Originally rooted in old-as-the-hills Americana, The Felice Brothers have been gradually drifting out and into other forms.

At their best during relentlessly energetic romps on stage – solos breaking up the demented exuberance that runs throughout – the reckless pace keeps the audience on their toes.

Greg Farley on Cajun fiddle is a delight, and Ian Felice’s scrawny frame produces a surprisingly powerful delivery of lyrics about old and new America, despite interruptions from shoddy sound and lighting tech.

The band breeze through material from Yonder Is The Clock, Celebration, Florida and their 2014 LP Favourite Waitress, the latter of which was a surprising turnaround from their previous work: more refined, and with less backyard noise to distract from the actual music.
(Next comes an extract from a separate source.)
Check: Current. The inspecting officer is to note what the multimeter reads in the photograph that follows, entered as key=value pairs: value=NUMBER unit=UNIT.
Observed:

Indeed, it’s the only album to date the band recorded in an ‘official’ studio instead of a chicken coop.

It’s still difficult to break through the cacophony of so many bells, whistles and foot stomps: each performer consistently out of time as they struggle to find a groove.

For the most part they seem intoxicated by one thing or another, which works for the brazenly ‘ridiclis’ slapdash slurs of ‘Cherry Licorice’, but in others: ‘Saturday Night’, and ‘Fire At The Pageant’ with its vague nod to old-school hip-hop, it’s too self-conscious an attempt to go against convention.